Another book to film adaptation, this bleack little Cormac McCarthy story is brought to life with beards and grey skies. Actually grey everything, the colour pallet is so muted and dull (in a good way) I almost adjusted the contrast on the telly. A nice little father son story and a nice little apocalyptic dystopian future story, but that's as far as I can go with that. The Father/son thing has been done much better (not that it is bad here, Viggo Mortensen and Kodi Smitt-McPhee act well together and it isn't badly written) in the likes of Road to Perdition, as has the Apocalypse movie which we all know has been done to death. 7 out of 10.


Full caps neccessary for this one I'm afraid.
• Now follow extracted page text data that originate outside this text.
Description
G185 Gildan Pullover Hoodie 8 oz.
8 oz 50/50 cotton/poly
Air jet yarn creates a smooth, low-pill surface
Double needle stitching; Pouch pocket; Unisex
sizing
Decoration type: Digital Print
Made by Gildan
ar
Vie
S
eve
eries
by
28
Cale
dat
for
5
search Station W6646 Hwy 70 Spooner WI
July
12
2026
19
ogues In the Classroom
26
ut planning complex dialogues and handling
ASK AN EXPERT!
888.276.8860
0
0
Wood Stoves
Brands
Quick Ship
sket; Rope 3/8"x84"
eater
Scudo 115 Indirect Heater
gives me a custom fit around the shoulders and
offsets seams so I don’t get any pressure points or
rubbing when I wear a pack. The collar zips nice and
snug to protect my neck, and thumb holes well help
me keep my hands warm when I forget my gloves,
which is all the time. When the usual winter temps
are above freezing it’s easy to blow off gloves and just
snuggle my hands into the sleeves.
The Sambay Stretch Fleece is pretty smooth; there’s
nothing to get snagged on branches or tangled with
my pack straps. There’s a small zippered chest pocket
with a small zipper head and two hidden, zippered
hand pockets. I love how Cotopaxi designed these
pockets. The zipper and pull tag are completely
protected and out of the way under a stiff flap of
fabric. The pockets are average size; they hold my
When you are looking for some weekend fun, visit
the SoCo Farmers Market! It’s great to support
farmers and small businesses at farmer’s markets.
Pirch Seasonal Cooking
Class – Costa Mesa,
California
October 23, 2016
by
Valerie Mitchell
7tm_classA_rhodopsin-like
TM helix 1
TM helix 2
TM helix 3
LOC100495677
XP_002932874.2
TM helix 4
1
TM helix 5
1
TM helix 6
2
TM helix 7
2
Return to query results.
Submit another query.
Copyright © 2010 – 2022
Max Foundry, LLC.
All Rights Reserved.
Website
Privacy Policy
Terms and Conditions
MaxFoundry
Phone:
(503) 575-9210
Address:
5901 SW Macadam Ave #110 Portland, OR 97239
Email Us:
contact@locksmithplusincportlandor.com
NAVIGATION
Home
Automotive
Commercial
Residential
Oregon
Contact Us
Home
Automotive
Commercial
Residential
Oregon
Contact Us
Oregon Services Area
Finally a spoof Blaxploitation film that is actually funny, plus the Kung Fu is up to scratch, helped by the cool motherfucker and karate expert Michael Jai White in the title role. The ludicrous plot, snappy dialogue and play on the multitude of poorly made films preceding it help create a film that can actually be enjoyed as a straight-up film, as opposed to purely a spoof film (much in the same way as Airplane!, or Hot Shots! could). Very enjoyable indeed. 8.5 out of 10.

Joint Security Area (JSA)

Korean film about the murder of North Korean soldiers by South Korean soldiers in the demilitarised zone at the border. What starts of as a fairly standard (and a slightly hammy paint-by-numbers affair) political thriller about an independent enquiry to get to the bottom of the conflicting statements from both sides soon turns into a touching and moving almost-drama. I expect nothing less from Oldboy's Park Chan Wook (Hopefully I'll get to review the full Venegeance trilogy soon too). I have yet to see a bad film from him, or Korean cinema for that matter. It really knocks your expectations for the film clean out of the window halfway through, and improves greatly for it. 7 out of 10.

Coffee and Cigarettes

11 films for the price of one! Black and white viginettes starring a multitude of indie big hitters from Jim Jarmusch (or however it is spelled-I refuse to check), based around my two least favourite things. Standout segments include Bill Murray and RZA and GZA from Wu-Tang Clan, in "Delirium", Iggy Pop and an incredibly un-nerving Tom Waits in "Somewhere in California", The White Stripes (I know) in "Jack Shows Meg His Tesla Coil", and the brilliantly awkward "Cousins?", with Steve Coogan and Alfred Molina. I liked it, as slow and dull as it tried to be. It was whimsical and cool, and it's trendy to like it and I want to be trendy. 6 out of 10.